#### Data extracts:
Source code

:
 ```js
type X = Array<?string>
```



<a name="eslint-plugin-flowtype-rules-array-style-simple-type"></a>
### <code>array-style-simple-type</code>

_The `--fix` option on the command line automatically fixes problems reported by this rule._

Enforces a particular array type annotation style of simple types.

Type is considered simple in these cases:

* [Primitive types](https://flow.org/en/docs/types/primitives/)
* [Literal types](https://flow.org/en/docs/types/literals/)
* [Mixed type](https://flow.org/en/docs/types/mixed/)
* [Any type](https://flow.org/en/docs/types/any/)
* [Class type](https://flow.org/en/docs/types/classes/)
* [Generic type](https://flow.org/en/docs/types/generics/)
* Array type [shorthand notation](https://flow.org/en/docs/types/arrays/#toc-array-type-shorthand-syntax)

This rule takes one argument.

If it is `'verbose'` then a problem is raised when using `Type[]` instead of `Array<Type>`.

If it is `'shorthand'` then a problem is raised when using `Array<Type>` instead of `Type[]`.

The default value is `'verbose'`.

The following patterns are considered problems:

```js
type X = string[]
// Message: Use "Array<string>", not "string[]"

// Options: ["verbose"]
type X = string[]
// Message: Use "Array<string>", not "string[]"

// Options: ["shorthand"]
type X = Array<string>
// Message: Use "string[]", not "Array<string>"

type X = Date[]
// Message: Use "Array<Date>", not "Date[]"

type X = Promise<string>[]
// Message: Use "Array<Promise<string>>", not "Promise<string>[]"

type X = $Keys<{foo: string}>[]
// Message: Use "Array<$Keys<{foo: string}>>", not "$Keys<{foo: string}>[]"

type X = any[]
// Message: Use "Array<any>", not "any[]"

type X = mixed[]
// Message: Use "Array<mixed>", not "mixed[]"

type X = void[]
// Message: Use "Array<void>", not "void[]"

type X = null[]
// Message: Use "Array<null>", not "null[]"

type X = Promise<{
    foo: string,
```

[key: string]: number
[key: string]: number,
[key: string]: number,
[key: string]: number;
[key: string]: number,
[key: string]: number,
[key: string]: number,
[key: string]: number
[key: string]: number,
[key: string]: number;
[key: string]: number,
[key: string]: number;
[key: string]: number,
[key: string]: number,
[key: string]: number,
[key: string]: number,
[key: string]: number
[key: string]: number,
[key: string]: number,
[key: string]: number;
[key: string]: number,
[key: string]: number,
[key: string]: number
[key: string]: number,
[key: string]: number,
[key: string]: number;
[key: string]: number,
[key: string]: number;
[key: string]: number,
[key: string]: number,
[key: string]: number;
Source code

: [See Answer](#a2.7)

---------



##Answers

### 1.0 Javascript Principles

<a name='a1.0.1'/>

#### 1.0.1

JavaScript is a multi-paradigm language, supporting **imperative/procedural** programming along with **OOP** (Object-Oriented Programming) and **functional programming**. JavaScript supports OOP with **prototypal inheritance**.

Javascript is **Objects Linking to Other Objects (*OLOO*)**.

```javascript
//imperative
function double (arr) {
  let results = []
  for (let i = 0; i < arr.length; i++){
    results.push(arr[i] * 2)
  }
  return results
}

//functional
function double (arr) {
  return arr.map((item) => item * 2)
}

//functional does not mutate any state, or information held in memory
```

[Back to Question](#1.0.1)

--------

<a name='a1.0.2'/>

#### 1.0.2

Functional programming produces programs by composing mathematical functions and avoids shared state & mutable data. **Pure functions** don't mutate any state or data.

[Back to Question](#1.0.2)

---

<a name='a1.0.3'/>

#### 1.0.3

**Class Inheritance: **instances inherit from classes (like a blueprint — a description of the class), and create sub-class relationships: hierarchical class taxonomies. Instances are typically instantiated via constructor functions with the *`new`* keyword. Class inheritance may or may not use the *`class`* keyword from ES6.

#### What needs to be done:
For each entry above, write out an exact copy.

#### Written response:
Source code

:
 ```js
type X = Array<?string>
```



<a name="eslint-plugin-flowtype-rules-array-style-simple-type"></a>
### <code>array-style-simple-type</code>

_The `--fix` option on the command line automatically fixes problems reported by this rule._

Enforces a particular array type annotation style of simple types.

Type is considered simple in these cases:

* [Primitive types](https://flow.org/en/docs/types/primitives/)
* [Literal types](https://flow.org/en/docs/types/literals/)
* [Mixed type](https://flow.org/en/docs/types/mixed/)
* [Any type](https://flow.org/en/docs/types/any/)
* [Class type](https://flow.org/en/docs/types/classes/)
* [Generic type](https://flow.org/en/docs/types/generics/)
* Array type [shorthand notation](https://flow.org/en/docs/types/arrays/#toc-array-type-shorthand-syntax)

This rule takes one argument.

If it is `'verbose'` then a problem is raised when using `Type[]` instead of `Array<Type>`.

If it is `'shorthand'` then a problem is raised when using `Array<Type>` instead of `Type[]`.

The default value is `'verbose'`.

The following patterns are considered problems:

```js
type X = string[]
// Message: Use "Array<string>", not "string[]"

// Options: ["verbose"]
type X = string[]
// Message: Use "Array<string>", not "string[]"

// Options: ["shorthand"]
type X = Array<string>
// Message: Use "string[]", not "Array<string>"

type X = Date[]
// Message: Use "Array<Date>", not "Date[]"

type X = Promise<string>[]
// Message: Use "Array<Promise<string>>", not "Promise<string>[]"

type X = $Keys<{foo: string}>[]
// Message: Use "Array<$Keys<{foo: string}>>", not "$Keys<{foo: string}>[]"

type X = any[]
// Message: Use "Array<any>", not "any[]"

type X = mixed[]
// Message: Use "Array<mixed>", not "mixed[]"

type X = void[]
// Message: Use "Array<void>", not "void[]"

type X = null[]
// Message: Use "Array<null>", not "null[]"

type X = Promise<{
    foo: string,
```

[key: string]: number
[key: string]: number,
[key: string]: number,
[key: string]: number;
[key: string]: number,
[key: string]: number,
[key: string]: number,
[key: string]: number
[key: string]: number,
[key: string]: number;
[key: string]: number,
[key: string]: number;
[key: string]: number,
[key: string]: number,
[key: string]: number,
[key: string]: number,
[key: string]: number
[key: string]: number,
[key: string]: number,
[key: string]: number;
[key: string]: number,
[key: string]: number,
[key: string]: number
[key: string]: number,
[key: string]: number,
[key: string]: number;
[key: string]: number,
[key: string]: number;
[key: string]: number,
[key: string]: number,
[key: string]: number;
Source code

: [See Answer](#a2.7)

---------



##Answers

### 1.0 Javascript Principles

<a name='a1.0.1'/>

#### 1.0.1

JavaScript is a multi-paradigm language, supporting **imperative/procedural** programming along with **OOP** (Object-Oriented Programming) and **functional programming**. JavaScript supports OOP with **prototypal inheritance**.

Javascript is **Objects Linking to Other Objects (*OLOO*)**.

```javascript
//imperative
function double (arr) {
  let results = []
  for (let i = 0; i < arr.length; i++){
    results.push(arr[i] * 2)
  }
  return results
}

//functional
function double (arr) {
  return arr.map((item) => item * 2)
}

//functional does not mutate any state, or information held in memory
```

[Back to Question](#1.0.1)

--------

<a name='a1.0.2'/>

#### 1.0.2

Functional programming produces programs by composing mathematical functions and avoids shared state & mutable data. **Pure functions** don't mutate any state or data.

[Back to Question](#1.0.2)

---

<a name='a1.0.3'/>

#### 1.0.3

**Class Inheritance: **instances inherit from classes (like a blueprint — a description of the class), and create sub-class relationships: hierarchical class taxonomies. Instances are typically instantiated via constructor functions with the *`new`* keyword. Class inheritance may or may not use the *`class`* keyword from ES6.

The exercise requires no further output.